There could be no greater service than this to the popular depiction of disability because what years of engagement with disabled people and their organisations have taught me is that they do not seek pity or even compassion, however well-meaning. They do not want to be patronised or protected. They want just to be accepted as people, like any other, with strengths, flaws, longings and possibilities. The fact that he cannot speak or hear does little to restrain the protagonist; he is rakish and charming, flirting with every young woman he can find, and an irrepressible prankster. His ultimate choice to live his life with his autistic friend over a winsome and beautiful woman who loves him underlines effortlessly the idea of equality and the possibilities of beauty behind overt physical and mental imperfections, only if one has the mind and heart to see.

The last in my list is a movie in the Hrishikesh Mukherjee tradition, Rajesh Mapuskar’s Ferrari ki Sawari : a slight comedy with great heart. A gentle young Parsi widower’s life centres on raising his son to be a good human being. He startles a traffic policeman when he insists on being fined because he broke the traffic light, even though no one saw him. But his love for his boy transiently overcomes his life-long integrity, when he steals Sachin Tendulkar’s Ferrari for one day to earn the money to pay for his son’s dream to join a cricket training camp overseas. Despite many flaws, its innocence worked for me; the antithesis of another film that will head many lists of the best films of the year but which I found mind-numbing and stomach-churning: Anurag Kashyap’s Gangs of Wasseypur , with its gratuitous and graphic violence and profanities and its celebration of the worst in human nature. By contrast, I loved Ferrari ki Sawari’s almost defiant denial of any kind of cynicism.
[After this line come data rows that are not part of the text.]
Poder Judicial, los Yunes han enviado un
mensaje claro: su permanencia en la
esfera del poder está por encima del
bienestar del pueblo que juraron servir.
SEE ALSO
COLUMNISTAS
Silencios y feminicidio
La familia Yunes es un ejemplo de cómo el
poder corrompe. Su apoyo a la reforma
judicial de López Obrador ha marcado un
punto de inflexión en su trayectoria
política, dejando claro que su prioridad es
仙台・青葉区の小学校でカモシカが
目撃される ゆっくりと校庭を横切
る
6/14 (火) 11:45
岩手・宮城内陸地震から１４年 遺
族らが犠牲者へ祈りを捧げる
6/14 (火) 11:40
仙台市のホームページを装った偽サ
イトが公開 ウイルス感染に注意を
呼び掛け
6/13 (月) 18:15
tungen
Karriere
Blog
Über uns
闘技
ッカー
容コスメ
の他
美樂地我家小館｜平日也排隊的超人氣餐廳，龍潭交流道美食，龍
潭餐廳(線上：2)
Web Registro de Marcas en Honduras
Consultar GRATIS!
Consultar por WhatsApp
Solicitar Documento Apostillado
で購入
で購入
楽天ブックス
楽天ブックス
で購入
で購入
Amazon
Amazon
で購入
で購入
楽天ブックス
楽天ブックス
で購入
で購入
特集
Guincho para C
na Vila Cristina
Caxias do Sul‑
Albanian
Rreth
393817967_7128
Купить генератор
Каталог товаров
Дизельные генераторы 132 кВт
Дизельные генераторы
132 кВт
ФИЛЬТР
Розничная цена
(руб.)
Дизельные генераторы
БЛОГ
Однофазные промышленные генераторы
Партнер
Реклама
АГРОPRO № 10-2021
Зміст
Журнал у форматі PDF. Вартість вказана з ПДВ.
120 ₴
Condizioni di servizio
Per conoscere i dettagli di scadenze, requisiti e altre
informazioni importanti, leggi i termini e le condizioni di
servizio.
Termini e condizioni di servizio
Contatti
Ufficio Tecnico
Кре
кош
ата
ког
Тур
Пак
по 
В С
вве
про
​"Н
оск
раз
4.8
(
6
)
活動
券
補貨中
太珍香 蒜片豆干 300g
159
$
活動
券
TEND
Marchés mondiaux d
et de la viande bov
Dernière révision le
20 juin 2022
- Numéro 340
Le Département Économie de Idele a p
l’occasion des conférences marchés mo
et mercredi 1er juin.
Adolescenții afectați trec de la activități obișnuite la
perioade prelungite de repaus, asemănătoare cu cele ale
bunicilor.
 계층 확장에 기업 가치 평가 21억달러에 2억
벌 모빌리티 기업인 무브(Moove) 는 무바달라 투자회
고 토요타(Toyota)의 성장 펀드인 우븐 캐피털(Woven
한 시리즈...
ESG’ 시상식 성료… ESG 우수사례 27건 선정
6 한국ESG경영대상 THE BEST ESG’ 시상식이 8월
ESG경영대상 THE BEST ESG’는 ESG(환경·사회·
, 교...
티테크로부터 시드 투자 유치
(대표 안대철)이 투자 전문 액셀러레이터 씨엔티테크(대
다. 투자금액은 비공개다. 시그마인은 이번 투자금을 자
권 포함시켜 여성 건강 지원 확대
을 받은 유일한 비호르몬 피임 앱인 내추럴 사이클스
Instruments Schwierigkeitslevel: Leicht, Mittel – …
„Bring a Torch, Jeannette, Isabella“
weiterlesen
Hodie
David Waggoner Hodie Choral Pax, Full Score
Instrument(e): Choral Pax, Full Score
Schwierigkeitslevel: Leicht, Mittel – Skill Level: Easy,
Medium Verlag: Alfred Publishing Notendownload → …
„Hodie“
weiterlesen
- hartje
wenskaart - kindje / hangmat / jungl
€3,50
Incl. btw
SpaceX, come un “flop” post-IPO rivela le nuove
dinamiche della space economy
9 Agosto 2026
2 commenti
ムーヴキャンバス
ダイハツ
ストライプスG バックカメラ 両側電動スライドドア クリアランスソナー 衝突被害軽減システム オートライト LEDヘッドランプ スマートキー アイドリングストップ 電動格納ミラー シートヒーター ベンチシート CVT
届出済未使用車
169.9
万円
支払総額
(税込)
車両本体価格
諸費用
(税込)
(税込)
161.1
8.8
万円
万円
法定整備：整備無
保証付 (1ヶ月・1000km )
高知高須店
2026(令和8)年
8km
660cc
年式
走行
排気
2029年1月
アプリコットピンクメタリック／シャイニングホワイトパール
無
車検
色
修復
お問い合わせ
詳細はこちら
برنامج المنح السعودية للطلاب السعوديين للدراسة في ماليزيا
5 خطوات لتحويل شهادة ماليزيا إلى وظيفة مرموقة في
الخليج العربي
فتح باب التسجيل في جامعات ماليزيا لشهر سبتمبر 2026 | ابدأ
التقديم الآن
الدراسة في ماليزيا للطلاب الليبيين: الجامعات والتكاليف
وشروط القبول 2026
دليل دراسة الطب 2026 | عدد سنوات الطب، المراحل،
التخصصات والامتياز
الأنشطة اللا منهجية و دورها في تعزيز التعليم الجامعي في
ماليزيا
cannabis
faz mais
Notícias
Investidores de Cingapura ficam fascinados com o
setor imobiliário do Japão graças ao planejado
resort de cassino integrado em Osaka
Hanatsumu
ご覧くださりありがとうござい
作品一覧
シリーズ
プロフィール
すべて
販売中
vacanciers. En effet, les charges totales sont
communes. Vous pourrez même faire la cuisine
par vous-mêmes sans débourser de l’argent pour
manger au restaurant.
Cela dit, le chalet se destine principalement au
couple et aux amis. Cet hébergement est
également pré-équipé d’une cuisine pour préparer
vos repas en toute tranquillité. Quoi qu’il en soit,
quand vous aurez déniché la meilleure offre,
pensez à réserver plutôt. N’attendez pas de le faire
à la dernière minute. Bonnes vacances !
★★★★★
Illuminated by empathy and humanism, the best films of the year centred on unusual protagonists — a maverick soldier, a middle-aged home-maker, a doting single father, disabled young people. They subversively invaded the make-believe world of popular Hindi cinema, but like some of their protagonists, their rebellions were gentle; even so, they pave the way for new mainstream cinema, which is intelligent and caring.